「暑……」


大阪の湿度が高いって話はテレビか何かで耳にしたことはあったけど、まさかここまで蒸し暑いとは。

さっきまではクーラーが効いた快適な環境にいたのに、もう腕や額には汗が滲んでいる。


「取り敢えずどこか店入るか」

「そうね」


真尋が行く一歩後ろを歩く。一定の距離を保ちつつ、私達は同じ場所を目指していくの。

今も、きっと、最後まで。




駅構内の洋食屋さんで私はハンバーグを、真尋はカルボナーラを食べてお腹を満たし、その後大阪市営地下鉄御堂筋線に乗り込んだ。

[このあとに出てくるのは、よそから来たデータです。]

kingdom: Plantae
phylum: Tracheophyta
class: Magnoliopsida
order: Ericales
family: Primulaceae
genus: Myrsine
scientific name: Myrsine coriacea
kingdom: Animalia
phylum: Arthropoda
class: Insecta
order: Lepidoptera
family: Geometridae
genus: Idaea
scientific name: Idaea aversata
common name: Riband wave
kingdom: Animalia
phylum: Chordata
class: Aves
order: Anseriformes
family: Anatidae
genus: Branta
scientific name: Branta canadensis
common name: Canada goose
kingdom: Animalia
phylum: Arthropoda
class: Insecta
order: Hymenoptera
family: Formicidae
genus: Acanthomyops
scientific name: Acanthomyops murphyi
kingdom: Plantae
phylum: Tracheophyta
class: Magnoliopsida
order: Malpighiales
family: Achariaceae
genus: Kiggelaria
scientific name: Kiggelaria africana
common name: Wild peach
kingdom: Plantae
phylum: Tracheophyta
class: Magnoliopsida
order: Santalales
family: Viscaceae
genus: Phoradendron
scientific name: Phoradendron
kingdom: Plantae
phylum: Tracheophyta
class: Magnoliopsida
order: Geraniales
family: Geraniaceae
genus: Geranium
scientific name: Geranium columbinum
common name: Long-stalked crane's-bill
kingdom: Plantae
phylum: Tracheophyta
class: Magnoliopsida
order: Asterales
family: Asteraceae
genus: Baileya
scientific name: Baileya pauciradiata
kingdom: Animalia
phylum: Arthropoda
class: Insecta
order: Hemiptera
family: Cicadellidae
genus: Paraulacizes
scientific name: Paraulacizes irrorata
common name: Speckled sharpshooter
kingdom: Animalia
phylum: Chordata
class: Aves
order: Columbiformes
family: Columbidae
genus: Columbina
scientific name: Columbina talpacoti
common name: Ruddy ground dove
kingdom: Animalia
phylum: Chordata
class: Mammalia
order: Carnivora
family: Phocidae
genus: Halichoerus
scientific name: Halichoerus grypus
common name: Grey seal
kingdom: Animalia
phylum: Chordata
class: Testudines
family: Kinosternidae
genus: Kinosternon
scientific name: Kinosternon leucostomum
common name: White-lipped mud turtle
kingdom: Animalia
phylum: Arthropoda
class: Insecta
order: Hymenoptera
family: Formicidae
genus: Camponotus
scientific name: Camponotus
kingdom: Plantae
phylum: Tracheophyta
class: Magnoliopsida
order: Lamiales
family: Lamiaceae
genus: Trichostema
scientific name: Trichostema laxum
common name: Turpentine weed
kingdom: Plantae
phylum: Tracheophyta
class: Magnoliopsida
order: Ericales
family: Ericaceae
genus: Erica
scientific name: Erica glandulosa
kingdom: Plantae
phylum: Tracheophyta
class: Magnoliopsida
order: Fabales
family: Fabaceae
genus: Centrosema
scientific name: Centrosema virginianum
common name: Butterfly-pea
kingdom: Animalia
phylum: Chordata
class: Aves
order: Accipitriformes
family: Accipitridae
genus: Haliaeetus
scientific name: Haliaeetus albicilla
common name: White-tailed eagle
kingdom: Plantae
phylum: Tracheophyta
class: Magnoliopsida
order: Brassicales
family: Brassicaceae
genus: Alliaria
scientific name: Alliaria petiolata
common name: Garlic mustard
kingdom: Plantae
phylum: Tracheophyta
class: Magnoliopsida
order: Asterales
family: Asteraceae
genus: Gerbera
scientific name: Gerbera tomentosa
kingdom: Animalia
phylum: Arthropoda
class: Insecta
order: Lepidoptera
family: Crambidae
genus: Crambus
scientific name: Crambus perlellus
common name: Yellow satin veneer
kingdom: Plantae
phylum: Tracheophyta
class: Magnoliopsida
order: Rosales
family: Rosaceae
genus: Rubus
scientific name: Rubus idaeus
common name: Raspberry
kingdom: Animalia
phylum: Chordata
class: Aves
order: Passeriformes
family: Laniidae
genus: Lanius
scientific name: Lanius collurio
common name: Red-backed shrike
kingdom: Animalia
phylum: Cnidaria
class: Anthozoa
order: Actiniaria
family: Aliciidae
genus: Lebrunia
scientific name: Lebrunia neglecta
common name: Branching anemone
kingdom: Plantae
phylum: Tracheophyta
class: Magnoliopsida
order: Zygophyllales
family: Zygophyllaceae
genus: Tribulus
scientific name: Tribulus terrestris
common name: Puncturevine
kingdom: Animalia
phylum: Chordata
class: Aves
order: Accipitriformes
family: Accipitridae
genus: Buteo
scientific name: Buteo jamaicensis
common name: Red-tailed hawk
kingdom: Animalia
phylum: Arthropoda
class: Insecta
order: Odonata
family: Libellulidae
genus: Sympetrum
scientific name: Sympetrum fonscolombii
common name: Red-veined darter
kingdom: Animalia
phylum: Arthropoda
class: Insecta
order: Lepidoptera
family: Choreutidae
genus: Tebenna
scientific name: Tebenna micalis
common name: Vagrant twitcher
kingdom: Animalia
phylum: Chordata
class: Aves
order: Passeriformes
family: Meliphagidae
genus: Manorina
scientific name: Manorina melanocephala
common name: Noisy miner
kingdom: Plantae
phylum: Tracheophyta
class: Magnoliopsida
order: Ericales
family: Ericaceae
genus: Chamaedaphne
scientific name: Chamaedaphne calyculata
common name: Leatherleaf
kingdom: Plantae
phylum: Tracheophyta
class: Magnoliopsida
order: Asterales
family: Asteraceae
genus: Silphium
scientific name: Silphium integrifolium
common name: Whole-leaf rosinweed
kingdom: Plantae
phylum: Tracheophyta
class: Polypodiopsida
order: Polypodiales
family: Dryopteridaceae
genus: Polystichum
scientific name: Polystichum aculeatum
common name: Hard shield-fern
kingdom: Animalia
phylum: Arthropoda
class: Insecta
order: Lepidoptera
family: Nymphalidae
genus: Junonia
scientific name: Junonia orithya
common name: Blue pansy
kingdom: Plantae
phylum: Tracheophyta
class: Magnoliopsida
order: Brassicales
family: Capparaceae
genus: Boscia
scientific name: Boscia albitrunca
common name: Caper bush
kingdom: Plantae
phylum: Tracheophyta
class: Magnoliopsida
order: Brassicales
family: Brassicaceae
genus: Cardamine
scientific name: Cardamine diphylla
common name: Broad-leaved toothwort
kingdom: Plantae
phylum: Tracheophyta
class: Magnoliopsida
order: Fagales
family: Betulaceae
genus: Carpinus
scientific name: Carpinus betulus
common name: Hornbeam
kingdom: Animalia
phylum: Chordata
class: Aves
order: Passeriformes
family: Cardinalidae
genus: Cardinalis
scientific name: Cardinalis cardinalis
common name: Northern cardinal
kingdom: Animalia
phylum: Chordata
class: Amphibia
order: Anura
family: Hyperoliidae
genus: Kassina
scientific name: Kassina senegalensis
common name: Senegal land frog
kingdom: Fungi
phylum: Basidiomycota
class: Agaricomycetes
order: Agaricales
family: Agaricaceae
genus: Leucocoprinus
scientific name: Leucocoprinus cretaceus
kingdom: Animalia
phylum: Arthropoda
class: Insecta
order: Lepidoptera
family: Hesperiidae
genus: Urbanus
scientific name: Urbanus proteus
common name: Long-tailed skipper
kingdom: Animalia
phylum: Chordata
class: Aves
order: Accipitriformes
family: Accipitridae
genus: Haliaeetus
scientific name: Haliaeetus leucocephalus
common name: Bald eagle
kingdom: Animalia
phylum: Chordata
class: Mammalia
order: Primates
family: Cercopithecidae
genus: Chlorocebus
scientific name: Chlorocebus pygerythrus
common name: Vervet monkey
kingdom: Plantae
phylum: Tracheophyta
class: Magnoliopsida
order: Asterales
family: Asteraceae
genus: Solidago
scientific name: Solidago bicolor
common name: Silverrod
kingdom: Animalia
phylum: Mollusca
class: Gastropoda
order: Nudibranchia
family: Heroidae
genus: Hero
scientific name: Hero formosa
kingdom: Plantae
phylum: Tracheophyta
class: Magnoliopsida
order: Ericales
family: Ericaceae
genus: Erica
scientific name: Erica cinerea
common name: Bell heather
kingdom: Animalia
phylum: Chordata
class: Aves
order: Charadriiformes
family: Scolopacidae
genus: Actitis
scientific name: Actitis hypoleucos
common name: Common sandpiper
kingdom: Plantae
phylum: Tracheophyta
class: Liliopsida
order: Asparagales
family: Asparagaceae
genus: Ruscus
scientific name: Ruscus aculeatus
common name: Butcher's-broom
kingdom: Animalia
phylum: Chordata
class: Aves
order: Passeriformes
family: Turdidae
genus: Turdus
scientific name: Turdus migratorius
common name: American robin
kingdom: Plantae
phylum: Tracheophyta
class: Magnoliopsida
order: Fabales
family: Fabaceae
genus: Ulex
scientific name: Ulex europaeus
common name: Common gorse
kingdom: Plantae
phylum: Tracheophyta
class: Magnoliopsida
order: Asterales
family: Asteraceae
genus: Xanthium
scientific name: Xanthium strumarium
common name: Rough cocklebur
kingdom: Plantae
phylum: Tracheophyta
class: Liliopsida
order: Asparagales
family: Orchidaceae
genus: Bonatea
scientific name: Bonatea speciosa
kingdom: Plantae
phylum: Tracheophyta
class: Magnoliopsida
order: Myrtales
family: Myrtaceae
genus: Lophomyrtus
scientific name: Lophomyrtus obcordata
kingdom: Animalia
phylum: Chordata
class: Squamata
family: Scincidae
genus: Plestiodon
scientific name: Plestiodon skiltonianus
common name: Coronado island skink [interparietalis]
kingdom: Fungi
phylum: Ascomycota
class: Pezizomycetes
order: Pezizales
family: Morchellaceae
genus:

そこから2駅先の中津まで移動した頃には、時刻は2時を回っていた。


「ここだ」


立ち止まった真尋に続いて、そこに立つ建物を見上げる。

都心部、梅田から徒歩圏内の場所にある茶色いマンション。


「正直、こんなに綺麗だとは思ってなかった」

「建ってそんなに経ったないらしいからな」

「そうなんだ。鍵は?」

「暗証番号」


へぇ。最近のセキュリティーシステムはすごいんだなぁ。


「取り敢えず荷物置きに行こう」

「うん」


ふたり並んで、マンションに足を踏み入れる。

エレベーターで6階まで上った、フロアの一番奥の部屋。